Starting at the line that contains "### PostgreSQL Settings" and stopping after the last line, set down the listing exactly as it is. Add nothing.

Dataset records Block Start

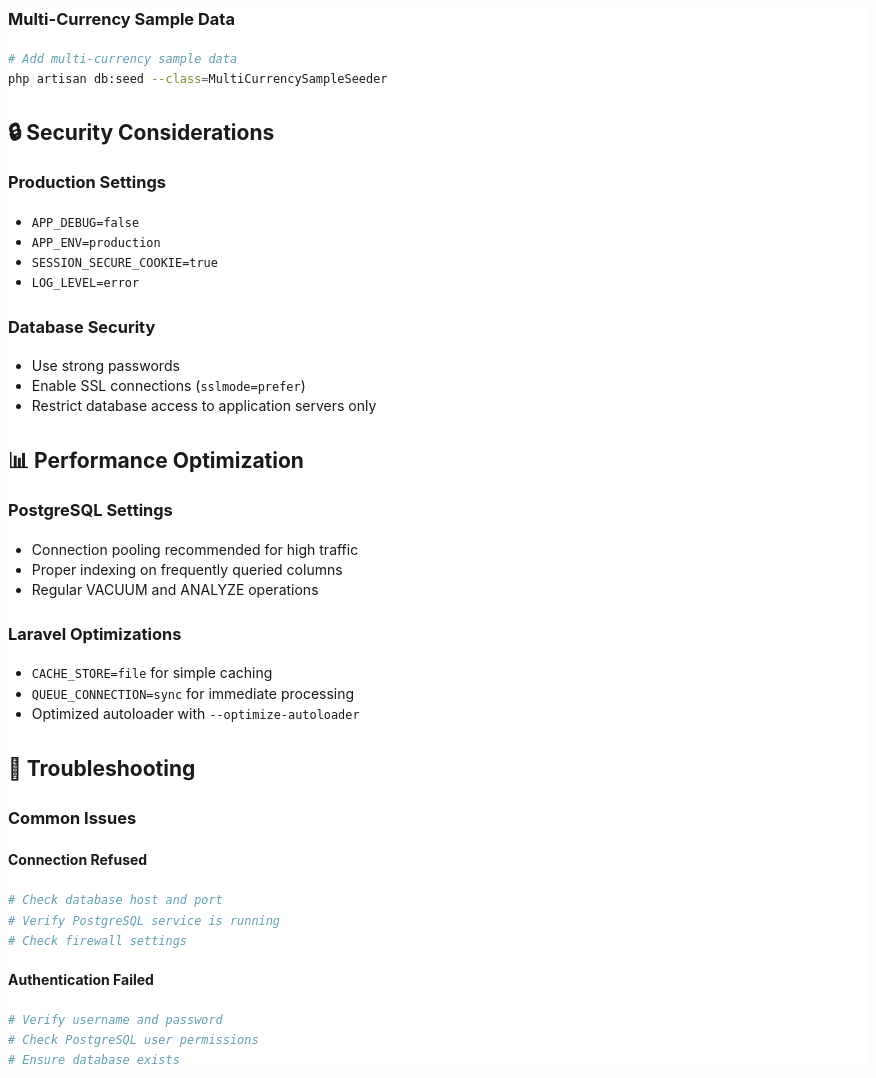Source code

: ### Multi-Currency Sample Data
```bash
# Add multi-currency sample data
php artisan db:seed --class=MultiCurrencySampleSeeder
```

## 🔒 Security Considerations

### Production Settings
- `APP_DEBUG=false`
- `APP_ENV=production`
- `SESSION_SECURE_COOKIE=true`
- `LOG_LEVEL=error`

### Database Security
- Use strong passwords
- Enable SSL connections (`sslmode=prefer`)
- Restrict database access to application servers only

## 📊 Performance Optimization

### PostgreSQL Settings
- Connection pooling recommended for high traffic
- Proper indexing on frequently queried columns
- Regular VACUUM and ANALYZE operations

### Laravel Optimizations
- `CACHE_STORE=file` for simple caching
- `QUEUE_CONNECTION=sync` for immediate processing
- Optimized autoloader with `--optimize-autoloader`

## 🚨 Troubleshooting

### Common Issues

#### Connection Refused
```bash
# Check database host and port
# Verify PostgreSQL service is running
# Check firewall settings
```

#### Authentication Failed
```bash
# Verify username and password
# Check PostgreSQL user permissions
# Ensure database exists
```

Dataset records Block End

→ Result of this task:
### PostgreSQL Settings
- Connection pooling recommended for high traffic
- Proper indexing on frequently queried columns
- Regular VACUUM and ANALYZE operations

### Laravel Optimizations
- `CACHE_STORE=file` for simple caching
- `QUEUE_CONNECTION=sync` for immediate processing
- Optimized autoloader with `--optimize-autoloader`

## 🚨 Troubleshooting

### Common Issues

#### Connection Refused
```bash
# Check database host and port
# Verify PostgreSQL service is running
# Check firewall settings
```

#### Authentication Failed
```bash
# Verify username and password
# Check PostgreSQL user permissions
# Ensure database exists
```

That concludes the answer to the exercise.